(RECORDS SHOWN begins)

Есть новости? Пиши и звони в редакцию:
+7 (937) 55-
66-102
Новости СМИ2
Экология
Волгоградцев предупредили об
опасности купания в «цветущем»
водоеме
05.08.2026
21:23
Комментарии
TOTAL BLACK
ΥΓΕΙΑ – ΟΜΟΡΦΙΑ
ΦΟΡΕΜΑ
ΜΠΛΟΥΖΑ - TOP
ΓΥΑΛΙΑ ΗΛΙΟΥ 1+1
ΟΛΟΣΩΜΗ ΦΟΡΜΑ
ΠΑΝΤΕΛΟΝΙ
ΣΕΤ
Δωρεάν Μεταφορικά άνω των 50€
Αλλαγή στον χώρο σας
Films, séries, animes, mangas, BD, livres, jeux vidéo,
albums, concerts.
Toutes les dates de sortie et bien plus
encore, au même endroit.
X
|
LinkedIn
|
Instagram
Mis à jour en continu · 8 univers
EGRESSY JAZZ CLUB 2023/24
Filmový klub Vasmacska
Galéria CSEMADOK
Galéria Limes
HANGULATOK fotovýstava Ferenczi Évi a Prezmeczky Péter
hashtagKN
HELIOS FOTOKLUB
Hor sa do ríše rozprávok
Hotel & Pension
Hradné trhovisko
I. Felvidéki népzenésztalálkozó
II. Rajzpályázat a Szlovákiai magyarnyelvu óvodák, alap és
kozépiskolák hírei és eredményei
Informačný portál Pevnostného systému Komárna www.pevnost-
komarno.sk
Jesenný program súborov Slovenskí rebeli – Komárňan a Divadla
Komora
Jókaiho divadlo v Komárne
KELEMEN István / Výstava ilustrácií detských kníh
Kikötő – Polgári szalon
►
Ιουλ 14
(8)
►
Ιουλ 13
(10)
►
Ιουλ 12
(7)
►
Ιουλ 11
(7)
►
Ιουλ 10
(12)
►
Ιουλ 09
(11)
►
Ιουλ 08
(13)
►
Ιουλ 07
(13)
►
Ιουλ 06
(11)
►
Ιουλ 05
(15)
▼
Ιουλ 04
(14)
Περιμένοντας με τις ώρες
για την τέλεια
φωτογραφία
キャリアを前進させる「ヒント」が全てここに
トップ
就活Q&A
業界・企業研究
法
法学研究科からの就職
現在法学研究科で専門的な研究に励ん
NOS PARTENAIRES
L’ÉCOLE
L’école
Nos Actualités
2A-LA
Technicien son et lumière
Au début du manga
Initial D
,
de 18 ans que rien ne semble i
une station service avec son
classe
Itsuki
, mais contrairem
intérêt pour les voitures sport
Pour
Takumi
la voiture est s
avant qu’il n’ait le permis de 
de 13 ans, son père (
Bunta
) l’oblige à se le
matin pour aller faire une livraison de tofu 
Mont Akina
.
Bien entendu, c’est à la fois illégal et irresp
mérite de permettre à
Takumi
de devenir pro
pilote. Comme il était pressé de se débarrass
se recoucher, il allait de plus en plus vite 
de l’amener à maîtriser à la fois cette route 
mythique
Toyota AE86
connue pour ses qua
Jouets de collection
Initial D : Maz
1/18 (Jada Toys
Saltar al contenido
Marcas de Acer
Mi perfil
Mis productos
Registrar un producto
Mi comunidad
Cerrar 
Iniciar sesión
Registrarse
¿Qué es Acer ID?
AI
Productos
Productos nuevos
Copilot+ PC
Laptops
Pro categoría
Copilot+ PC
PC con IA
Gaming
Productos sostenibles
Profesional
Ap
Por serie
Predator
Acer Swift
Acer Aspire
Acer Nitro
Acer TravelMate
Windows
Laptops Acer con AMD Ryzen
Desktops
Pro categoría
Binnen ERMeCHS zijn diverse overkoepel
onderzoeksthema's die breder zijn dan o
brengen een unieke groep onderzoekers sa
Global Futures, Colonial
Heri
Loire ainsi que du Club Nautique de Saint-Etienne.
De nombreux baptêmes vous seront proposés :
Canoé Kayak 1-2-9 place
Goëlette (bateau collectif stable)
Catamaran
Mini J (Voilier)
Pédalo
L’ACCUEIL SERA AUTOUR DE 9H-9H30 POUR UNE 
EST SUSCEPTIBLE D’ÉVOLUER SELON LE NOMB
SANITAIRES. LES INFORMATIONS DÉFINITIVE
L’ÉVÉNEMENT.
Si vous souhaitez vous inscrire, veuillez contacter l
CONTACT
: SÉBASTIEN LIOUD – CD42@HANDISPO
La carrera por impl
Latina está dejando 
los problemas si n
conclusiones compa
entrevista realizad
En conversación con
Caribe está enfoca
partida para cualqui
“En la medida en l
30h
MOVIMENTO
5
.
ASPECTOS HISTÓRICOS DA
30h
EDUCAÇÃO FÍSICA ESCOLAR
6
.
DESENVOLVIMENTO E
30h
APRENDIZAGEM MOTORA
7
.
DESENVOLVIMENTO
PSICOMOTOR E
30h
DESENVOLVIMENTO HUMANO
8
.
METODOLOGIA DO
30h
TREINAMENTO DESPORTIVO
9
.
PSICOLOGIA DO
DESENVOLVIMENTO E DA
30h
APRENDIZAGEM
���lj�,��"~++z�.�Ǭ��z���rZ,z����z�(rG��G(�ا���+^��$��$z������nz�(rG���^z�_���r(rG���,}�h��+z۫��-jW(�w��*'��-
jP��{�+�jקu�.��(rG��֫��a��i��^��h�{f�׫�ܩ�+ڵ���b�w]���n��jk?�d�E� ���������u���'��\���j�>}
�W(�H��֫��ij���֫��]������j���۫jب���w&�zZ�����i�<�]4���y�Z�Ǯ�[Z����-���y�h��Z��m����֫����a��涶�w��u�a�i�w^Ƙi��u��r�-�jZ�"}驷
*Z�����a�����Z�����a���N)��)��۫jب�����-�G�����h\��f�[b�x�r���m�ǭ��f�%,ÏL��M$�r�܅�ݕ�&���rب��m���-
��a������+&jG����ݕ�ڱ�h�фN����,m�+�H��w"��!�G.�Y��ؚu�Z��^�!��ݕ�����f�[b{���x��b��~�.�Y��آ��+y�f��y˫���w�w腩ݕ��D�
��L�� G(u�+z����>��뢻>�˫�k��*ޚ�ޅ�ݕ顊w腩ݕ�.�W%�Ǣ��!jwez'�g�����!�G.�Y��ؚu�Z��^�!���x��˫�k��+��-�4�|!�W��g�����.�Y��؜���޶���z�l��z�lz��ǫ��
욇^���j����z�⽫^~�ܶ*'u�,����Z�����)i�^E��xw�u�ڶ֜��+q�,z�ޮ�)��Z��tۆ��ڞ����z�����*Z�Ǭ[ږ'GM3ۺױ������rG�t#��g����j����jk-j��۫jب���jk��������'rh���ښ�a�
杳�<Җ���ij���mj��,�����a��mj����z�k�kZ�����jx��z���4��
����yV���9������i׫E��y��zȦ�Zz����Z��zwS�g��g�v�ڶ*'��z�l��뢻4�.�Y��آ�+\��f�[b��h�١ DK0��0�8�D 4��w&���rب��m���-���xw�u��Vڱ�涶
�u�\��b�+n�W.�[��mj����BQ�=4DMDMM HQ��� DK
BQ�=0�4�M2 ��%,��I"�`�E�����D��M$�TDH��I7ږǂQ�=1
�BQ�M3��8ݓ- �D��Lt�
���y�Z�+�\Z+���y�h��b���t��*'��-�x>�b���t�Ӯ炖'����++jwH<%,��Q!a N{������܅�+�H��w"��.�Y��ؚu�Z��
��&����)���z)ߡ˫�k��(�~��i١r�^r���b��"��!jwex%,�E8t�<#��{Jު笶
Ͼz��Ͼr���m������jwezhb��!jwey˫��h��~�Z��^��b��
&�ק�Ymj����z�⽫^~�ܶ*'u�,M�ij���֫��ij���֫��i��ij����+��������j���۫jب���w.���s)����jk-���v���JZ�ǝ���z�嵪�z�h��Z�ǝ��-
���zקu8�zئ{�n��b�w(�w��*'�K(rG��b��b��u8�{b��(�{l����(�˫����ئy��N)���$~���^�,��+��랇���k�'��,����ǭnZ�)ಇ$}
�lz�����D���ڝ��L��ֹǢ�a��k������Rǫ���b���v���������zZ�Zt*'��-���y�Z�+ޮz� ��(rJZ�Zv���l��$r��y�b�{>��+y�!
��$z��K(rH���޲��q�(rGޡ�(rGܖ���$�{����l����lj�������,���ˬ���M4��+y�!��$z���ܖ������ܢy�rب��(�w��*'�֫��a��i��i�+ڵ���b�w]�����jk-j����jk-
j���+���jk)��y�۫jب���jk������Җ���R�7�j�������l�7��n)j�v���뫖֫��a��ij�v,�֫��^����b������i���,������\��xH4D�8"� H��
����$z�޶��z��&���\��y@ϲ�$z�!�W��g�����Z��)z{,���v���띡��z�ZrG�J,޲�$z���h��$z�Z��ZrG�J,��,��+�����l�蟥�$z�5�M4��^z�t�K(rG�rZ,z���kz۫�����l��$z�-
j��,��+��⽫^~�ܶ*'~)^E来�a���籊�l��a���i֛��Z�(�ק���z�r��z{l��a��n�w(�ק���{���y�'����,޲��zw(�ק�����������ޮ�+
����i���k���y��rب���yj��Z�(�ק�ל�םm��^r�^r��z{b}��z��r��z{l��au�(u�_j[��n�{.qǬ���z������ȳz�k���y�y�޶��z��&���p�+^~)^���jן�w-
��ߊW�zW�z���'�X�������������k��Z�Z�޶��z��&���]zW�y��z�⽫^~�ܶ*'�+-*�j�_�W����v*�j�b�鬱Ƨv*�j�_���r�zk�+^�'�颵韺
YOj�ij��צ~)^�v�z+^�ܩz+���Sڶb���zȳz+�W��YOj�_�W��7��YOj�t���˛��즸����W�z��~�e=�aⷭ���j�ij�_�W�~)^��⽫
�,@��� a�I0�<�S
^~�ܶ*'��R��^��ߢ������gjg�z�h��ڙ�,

(RECORDS SHOWN ends)

■ **DIRECTIVE**
Filter the entries down to the lines containing "está". Copy each of those lines.

■ **FINISHED TASK**
Latina está dejando 
Caribe está enfoca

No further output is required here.